Wednesday, March 21, 2012

Chaves Roots Part V: Mother Village

Village of Seboyeta (c) Maxwell Museum
After Manuel Chaves married Josefa Baca in Belen in 1775, they had at least two children who would be among the first Spanish families to move to the western settlement of Cevolleta (little onion), later called Cebolleta, Zebolleta, and currently, Seboyeta. Jose and Rosalia Chaves were siblings and the children of Manuel Chaves and Josefa Baca when they were first mentioned in church records as living in Cevolleta.

It is not clear whether Jose was one of the original 30 families listed in the land grant decreed in 1800 by Spanish Governor Don Fernando Chacon. There was a Jose Chaves on that list. Another researcher concluded that it was a different Jose Chaves, citing land grant records produced later in the 19th Century. In any case, both Jose and Rosalia Chaves, ancestors of my maternal Grandfather Louis Chavez, married into the Gallegos family that can be traced down to my maternal Grandmother, Lola Gallegos.

Jose Chaves married Paula Gallego in 1817 at San Jose de Laguna, near Cebolleta. Paula Gallego was the daughter of Pasquala Gallego, who may have been the sister of Felipe Gallego, one of the original 30 settlers of Cebolleta. And Felipe Gallego was married to Rosalia Chaves, Jose’s sister. A lot of interesting (and confusing) connections, I know.

While it is clear that Felipe (also spelled Phelipe) Gallego was one of the first settlers, it is also clear that Jose and Rosalia Chaves were living in Cevolleta during its first harrowing years of existence, as told by a handful of historians.

Governor Chacon made the grant of land to the settlers “on the condition that they form a regular settlement and not abandon it under any pretext." That was easier said than done at the beginning of the 19th Century, when colonists were still being met with fierce resistance by natives of the land – in this case, the Navajo.

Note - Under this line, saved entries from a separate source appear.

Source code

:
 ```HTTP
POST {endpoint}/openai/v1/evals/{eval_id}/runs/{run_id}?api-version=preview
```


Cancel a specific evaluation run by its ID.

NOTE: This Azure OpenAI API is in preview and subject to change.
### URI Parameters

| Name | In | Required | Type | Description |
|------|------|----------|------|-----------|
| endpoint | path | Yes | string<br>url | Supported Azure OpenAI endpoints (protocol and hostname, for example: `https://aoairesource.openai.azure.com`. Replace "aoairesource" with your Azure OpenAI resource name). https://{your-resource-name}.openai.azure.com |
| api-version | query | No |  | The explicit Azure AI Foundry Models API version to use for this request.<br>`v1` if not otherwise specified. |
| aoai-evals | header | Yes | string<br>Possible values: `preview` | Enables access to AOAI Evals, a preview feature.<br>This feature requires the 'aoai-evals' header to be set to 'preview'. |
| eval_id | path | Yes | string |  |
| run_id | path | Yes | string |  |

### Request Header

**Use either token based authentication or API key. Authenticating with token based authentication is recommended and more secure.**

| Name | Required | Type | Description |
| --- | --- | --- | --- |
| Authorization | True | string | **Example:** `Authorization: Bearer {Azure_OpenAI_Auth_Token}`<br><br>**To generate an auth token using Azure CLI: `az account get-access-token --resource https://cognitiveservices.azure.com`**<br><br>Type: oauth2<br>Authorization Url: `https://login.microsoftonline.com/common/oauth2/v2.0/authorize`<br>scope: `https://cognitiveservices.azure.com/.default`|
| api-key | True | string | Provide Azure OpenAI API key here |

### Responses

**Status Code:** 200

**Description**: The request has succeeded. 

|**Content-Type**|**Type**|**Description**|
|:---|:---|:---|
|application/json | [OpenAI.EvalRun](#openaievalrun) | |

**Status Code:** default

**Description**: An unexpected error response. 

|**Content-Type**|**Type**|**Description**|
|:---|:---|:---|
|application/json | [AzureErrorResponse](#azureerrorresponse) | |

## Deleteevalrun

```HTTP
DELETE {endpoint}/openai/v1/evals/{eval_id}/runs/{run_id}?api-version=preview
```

While the settlers got along with the people of Laguna Pueblo, the Navajo fought back against the encroachment by the settlers.

The original families built a village with high adobe walls and a watch tower, or torreon, to guard against incursions from the Navajo, according to an account by Abe Peña, a longtime resident and author of Memories of Cibola. Likewise, the settlers of Cevolleta sometimes sent parties out to raid Navajo encampments and kidnap Navajo children.

In one of his newspaper columns about Seboyeta, Peña retold the story of a major attack by the Navajo in 1804, as originally told by Gary Tietjen, the author of the “Encounter of the Frontier,”  who wrote: “At one point in the battle, one brave woman, Doña Antonia Romero climbed to a housetop to see if all was well and was horrified to see a Navajo had just climbed over the wall. He was in act of drawing the bar of that great wooden door, hewn from ponderosa pine, while swarms of Navajos were waiting outside for the moment to break in. Snatching a heavy stone metate Doña Antonia lifted it above her head and brought it down with all her strength on the head of the man, killing him instantly. She thus proved herself worthy of her courageous husband, Don Domingo Baca. In the hand to hand combat Baca had seven lances driven into him. One cut across his stomach so wide that his bowels fell out. Grabbing a pillow he tied it around his abdomen and was able to continue fighting until the attack subsided. Afterwards he replaced his entrails and sewed up his own wounds."

Not long after the battle, the settlers decided to retreat from the village to nearby Laguna Pueblo, where they petitioned the Governor to allow them to abandon the settlement. But the Spanish government ordered them to return to Cevolleta and sent troops to help protect them. So they returned to the land that Abe Peña referred to as the Mother Village from which some of the children of the original Cevolleta settlers, including my Chaves and Gallego ancestors, eventually moved.

While at Cevolleta, Jose Chaves and Paula Gallego had four children: Antonio Jose, born in 1818; Jose Maria, born in 1821; Diego Antonio, born in 1823; and Jose Alejo, born in 1830. Their third-born, Diego Antonio Chaves, is my ancestor and the namesake for my Maternal Great-Grandfather, Juan Diego Antonio Chavez – the father of my Grandpa Louie.

Diego Antonio Chaves appears to have grown up in Cevolleta before moving on, getting married and serving in the Civil War, nearly 150 years ago.

As for Jose Chaves’ sister, Rosalia, she passed on the Chaves genes along with the Gallego name of her husband, Felipe, to seven children – Jose Pablo, Jose Manuel, Juan Severino, Maria Cruz, Josefa Victoria, Ana Maria and Adolfo. The first-born, Jose Pablo, is my ancestor and the namesake of my other maternal Great-Grandfather, Jose Pablo Gallegos – the father of my Grandma Lola.

Growing up, I only heard about my Grandpa Louie’s roots in Cubero and my Grandma Lola’s roots in nearby Grants. As far as I know, they weren’t aware of their common roots in Cevolleta. But like many old families in the area, most roots reach back to the Mother Village.